• Assignment: Write out, unchanged, the stretch of the data from the line that contains "- [ ] 🐛 Bug fix" through the line that contains "- [ ] 📚 Documentação".

• Data for analysis:
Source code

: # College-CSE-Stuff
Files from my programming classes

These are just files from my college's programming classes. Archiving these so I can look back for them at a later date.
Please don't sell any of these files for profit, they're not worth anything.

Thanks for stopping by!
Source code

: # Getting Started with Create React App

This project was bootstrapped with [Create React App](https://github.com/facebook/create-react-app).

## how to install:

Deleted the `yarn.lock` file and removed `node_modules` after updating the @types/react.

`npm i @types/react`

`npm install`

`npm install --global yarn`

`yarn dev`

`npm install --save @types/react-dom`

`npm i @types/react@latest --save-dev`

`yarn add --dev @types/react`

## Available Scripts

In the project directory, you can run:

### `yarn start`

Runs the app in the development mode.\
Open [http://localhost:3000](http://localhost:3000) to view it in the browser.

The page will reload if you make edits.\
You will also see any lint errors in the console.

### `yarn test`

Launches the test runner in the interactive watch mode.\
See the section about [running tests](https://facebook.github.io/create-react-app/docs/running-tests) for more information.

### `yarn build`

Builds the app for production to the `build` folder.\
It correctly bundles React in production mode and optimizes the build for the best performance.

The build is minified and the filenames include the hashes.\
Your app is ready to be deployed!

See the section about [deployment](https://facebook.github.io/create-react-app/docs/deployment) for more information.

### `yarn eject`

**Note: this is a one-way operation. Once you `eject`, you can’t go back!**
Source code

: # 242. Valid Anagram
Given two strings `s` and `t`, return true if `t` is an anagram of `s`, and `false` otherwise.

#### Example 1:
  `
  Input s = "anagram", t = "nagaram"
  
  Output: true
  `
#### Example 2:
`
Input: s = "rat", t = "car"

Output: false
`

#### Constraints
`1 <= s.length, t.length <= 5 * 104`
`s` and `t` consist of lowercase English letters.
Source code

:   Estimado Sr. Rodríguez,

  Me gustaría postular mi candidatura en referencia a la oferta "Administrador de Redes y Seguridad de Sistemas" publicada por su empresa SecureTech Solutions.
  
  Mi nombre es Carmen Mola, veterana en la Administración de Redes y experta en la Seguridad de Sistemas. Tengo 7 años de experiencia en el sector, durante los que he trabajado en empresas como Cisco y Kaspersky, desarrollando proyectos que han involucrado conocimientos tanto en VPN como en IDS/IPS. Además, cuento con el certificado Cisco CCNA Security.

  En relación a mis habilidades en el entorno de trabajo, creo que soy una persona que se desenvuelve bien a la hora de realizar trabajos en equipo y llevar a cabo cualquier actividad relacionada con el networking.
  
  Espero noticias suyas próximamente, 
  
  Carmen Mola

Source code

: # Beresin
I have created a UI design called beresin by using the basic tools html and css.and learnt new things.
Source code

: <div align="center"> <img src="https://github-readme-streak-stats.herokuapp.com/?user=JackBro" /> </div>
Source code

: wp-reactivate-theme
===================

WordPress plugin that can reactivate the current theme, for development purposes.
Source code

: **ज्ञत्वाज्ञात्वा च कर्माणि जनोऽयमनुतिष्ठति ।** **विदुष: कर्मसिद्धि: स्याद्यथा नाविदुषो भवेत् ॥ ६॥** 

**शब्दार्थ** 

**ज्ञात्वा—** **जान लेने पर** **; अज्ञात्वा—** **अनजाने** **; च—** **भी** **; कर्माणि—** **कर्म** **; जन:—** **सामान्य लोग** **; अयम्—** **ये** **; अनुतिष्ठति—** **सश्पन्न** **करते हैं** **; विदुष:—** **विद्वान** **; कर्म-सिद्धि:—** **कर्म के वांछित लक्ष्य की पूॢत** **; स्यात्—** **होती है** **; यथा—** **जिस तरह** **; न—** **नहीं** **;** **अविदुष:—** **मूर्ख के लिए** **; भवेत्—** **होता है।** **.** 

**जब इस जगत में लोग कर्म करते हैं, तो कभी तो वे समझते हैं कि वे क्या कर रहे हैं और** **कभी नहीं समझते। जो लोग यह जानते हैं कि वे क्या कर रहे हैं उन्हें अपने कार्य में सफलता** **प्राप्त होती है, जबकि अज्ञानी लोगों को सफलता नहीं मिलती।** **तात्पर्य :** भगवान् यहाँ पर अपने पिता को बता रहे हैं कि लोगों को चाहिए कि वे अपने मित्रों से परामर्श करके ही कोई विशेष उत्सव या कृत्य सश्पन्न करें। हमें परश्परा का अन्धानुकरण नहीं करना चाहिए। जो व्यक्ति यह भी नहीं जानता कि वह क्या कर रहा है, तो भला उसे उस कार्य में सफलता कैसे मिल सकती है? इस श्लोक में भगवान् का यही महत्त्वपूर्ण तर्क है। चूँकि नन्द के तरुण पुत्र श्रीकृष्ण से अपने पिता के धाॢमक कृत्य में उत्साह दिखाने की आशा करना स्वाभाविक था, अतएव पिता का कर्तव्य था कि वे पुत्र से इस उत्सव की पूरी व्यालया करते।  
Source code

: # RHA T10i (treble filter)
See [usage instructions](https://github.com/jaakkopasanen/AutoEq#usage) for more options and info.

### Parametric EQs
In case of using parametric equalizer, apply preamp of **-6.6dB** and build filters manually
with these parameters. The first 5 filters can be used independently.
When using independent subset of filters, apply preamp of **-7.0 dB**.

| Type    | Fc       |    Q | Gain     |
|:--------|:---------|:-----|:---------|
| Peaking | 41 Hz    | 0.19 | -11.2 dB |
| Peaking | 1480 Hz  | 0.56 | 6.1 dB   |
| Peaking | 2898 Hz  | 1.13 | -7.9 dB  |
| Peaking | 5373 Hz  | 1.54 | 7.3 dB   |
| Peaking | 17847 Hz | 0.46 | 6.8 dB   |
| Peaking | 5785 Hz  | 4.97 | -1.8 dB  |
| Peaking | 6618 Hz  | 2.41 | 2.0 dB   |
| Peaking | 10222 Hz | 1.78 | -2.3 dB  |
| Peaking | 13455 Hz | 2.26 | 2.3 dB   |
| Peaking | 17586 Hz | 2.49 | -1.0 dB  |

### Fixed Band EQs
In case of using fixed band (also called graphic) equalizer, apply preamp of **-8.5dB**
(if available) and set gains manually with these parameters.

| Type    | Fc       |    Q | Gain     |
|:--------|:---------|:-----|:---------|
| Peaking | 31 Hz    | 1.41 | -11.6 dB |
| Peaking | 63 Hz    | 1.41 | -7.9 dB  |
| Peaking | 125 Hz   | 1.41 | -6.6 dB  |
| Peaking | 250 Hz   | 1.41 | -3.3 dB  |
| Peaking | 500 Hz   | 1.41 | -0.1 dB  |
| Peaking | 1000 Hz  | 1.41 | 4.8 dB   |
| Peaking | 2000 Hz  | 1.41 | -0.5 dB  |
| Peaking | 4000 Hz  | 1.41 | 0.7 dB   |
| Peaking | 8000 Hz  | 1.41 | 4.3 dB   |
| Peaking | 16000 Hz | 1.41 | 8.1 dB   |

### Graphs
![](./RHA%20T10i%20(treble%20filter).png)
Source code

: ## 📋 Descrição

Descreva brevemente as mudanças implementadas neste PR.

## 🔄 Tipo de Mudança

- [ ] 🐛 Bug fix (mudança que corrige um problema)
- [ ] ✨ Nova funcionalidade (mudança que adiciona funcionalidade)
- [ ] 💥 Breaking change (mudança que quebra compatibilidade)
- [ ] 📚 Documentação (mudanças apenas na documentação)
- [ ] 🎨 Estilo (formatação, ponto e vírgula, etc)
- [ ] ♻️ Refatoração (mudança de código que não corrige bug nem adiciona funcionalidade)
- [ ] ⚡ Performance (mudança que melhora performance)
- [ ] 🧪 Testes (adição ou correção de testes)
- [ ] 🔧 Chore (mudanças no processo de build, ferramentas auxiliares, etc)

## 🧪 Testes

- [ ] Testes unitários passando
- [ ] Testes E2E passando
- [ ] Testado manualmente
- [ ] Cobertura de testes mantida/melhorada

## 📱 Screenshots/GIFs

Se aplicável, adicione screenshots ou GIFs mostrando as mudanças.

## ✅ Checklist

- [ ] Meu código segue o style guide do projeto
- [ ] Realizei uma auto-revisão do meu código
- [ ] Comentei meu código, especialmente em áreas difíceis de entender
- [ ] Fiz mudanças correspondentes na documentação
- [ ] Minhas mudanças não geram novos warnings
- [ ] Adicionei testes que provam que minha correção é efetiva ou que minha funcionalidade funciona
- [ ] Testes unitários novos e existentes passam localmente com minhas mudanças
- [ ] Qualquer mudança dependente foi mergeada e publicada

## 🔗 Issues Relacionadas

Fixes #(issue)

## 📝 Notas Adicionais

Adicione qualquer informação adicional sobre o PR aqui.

• Task output:
- [ ] 🐛 Bug fix (mudança que corrige um problema)
- [ ] ✨ Nova funcionalidade (mudança que adiciona funcionalidade)
- [ ] 💥 Breaking change (mudança que quebra compatibilidade)
- [ ] 📚 Documentação (mudanças apenas na documentação)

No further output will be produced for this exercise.